Founded on June 14, 1876 as The Princetonian, it changed its name to The Daily Princetonian in 1892. It is the second oldest daily college newspaper in the country. Owned by The Daily Princetonian Publishing Co., the paper is financially independent from the university and is produced by around 200 undergraduate students managed by an editor-in-chief and a business manager. It has a daily circulation of 2,000 and has around 30,000 daily online hits. The current editor-in-chief, Rohit Narayanan, was elected in December 2022.

Former editors and columnists of the paper include a United States President, Supreme Court Justices, U.S. ambassadors, journalists at publications like The New York Times and The Washington Post, and several Pulitzer Prize winners. The paper has won a Silver Crown at the Columbia Crown Awards and was a finalist for a National Pacemaker Award in 2014.

History

19th century 
The Prince is the second oldest daily college newspaper in America. The paper was founded on June 14, 1876 as a biweekly publication named The Princetonian. As the college grew, the paper grew: it became a weekly in 1883 and a tri-weekly in 1885. The name would change to The Daily Princetonian when it was produced five afternoons a week in 1892; in 1895, it was produced six mornings a week. Early issues of the Prince called for unproctored examinations, a policy introduced with the implementation of the honor code system at the college in 1893. Another issue published a telegraphic report of a baseball game, one of the first times a college used a telegraph in its coverage.

20th century 
Throughout the pre-WWI years, the Prince saw improvements in its coverage and editorial policy. Woodrow Wilson was frequently covered as both the university and later United States president. In 1910, it incorporated Associated Press dispatches. It advocated for the abolition of mandatory chapel attendance, supported women's suffrage, and reinforced the ongoing revolt against the campus eating clubs. The 1920s saw the paper become more light-hearted, with the introduction of popular humorous columns, a weekly photograph supplement, and annual pieces like an April Fool's story.

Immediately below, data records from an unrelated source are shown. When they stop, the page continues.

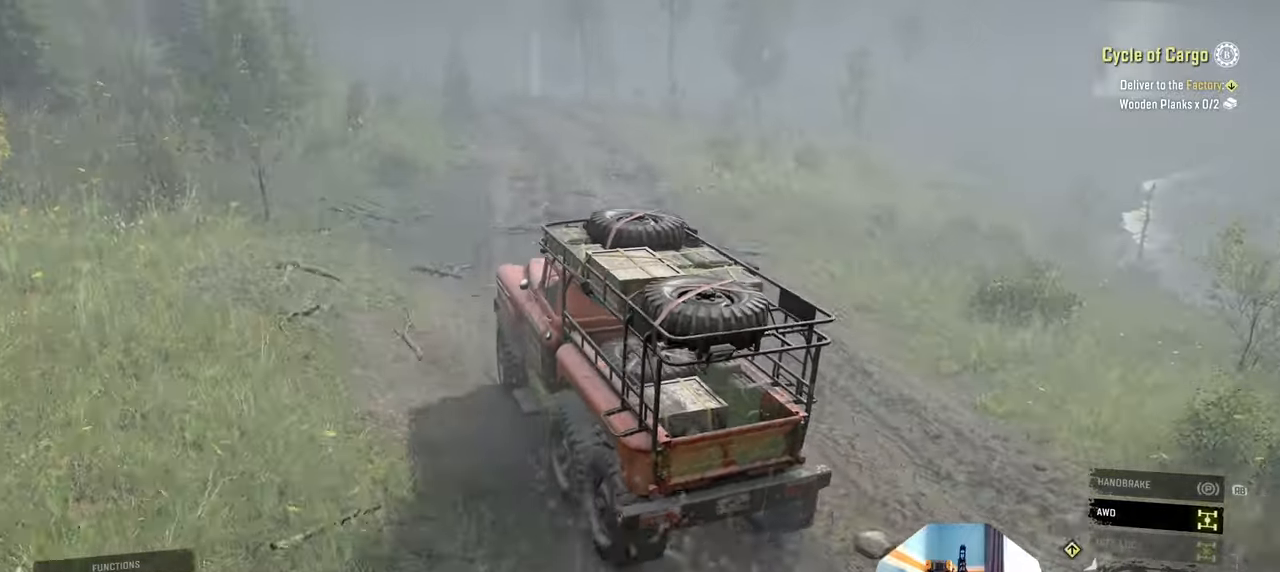
{"buttons": ["R2"], "left_stick": "right", "right_stick": "center", "events": [[34, "left_stick", "center"], [134, "L1", "down"], [267, "right_stick", "down"], [400, "right_stick", "center"], [467, "L1", "up"], [467, "left_stick", "right"]]}
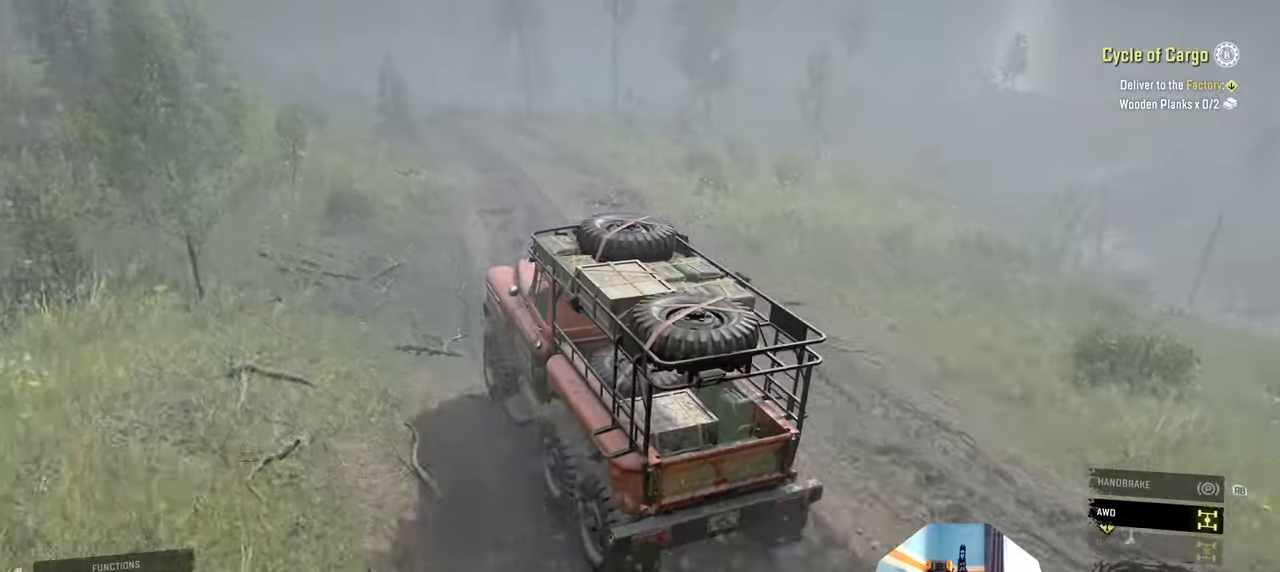
{"buttons": ["R2"], "left_stick": "center", "right_stick": "center", "events": [[134, "left_stick", "center"]]}
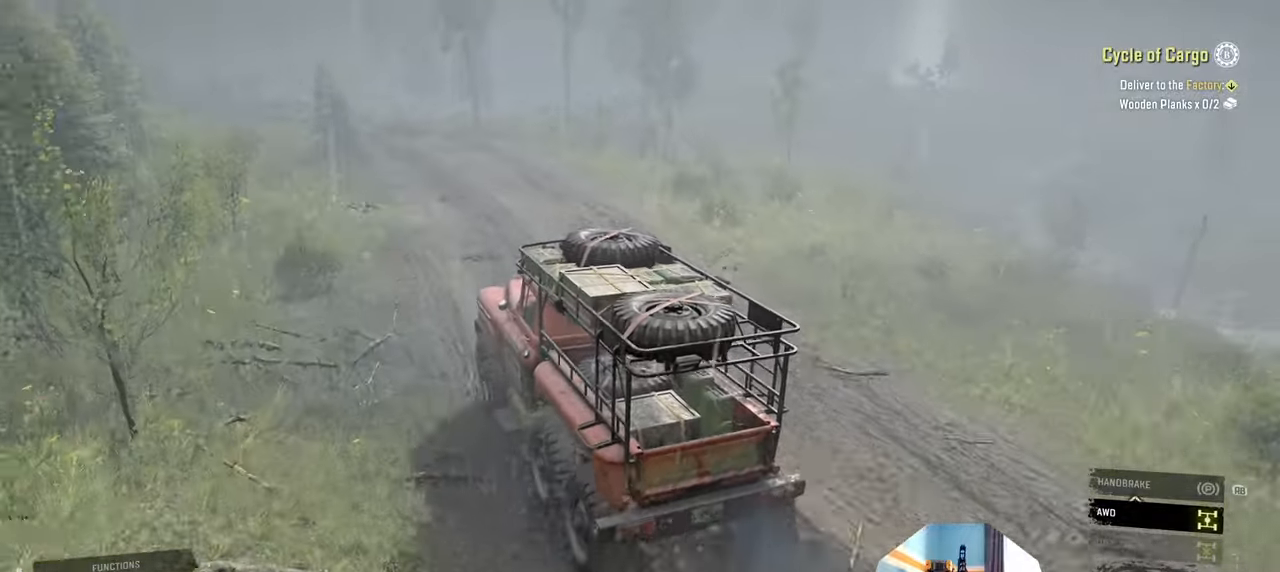
{"buttons": ["R2"], "left_stick": "center", "right_stick": "down-left", "events": [[167, "right_stick", "down-left"]]}
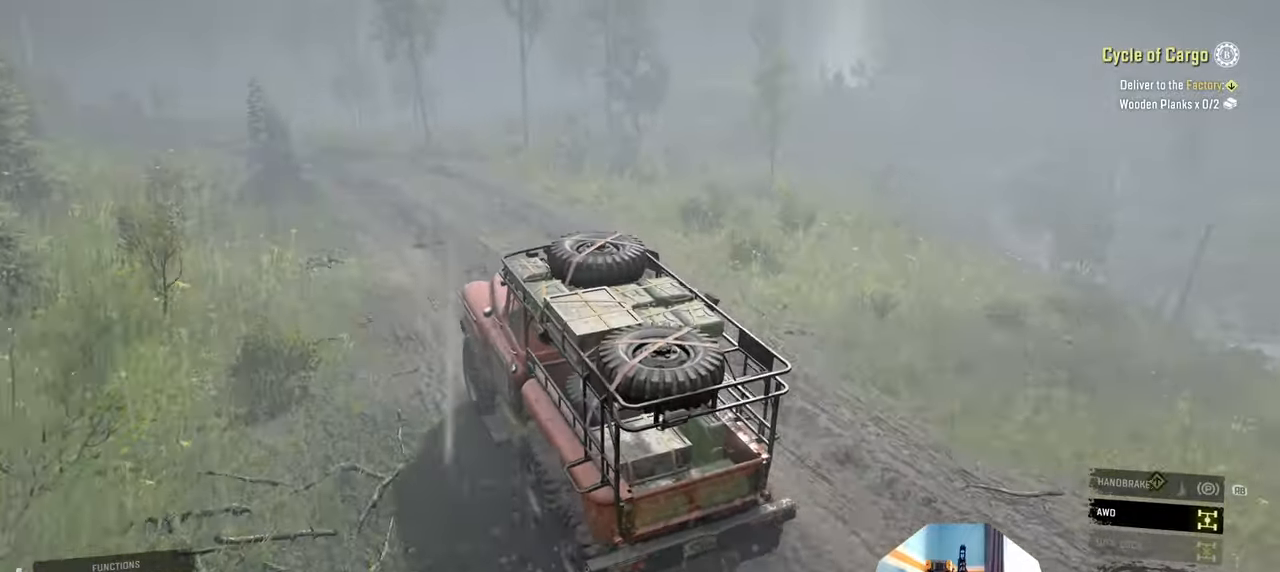
{"buttons": ["R2"], "left_stick": "up-left", "right_stick": "down-left", "events": [[434, "left_stick", "left"], [500, "left_stick", "up-left"]]}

The 1930s saw the paper have a more serious role. It partnered with The Harvard Crimson to persuade students to advocate against prohibition. It covered the ongoing world tension at the time preceding WWII, opening columns for those for and against U.S. intervention. Publication was suspended in February 1943 until the conclusion of the war. After the war, the Prince covered the death of Albert Einstein, the election of Robert Goheen a mere three hours after the faculty meeting, and other topics regarding university administration and sports. A common topic for news and editorials were eating clubs elections and debates over their social life influence.

In the 1960s, the Prince published articles on the assassination of John F. Kennedy, and the subsequent week-long cancellation of university events. Martin Luther King Jr.'s assassination saw the publication of letters, editorials, and more discussing his influence and further action for students. The paper continued as a progressive force, calling for coeducation and requesting increased resources targeted at minority enrollment. The Prince took a forward role in student activism against the Vietnam War, organizing events and playing a central force for a two-week recess so students could campaign for the November elections. In 1976, the paper celebrated its hundredth anniversary and held a seminar and two-day symposium.

21st century 
In January 2007, the Prince caused controversy when it published a fictitious article in its joke issue, which referenced a lawsuit by Jian Li, who sued Princeton alleging that he was denied admission for being Asian. It received complaints for its purposeful use of broken English and offensive stereotypes towards Asian-Americans. The Prince issued a statement concerning its motivations and expectations for the piece, stating that it did not mean to be offensive but rather satirical.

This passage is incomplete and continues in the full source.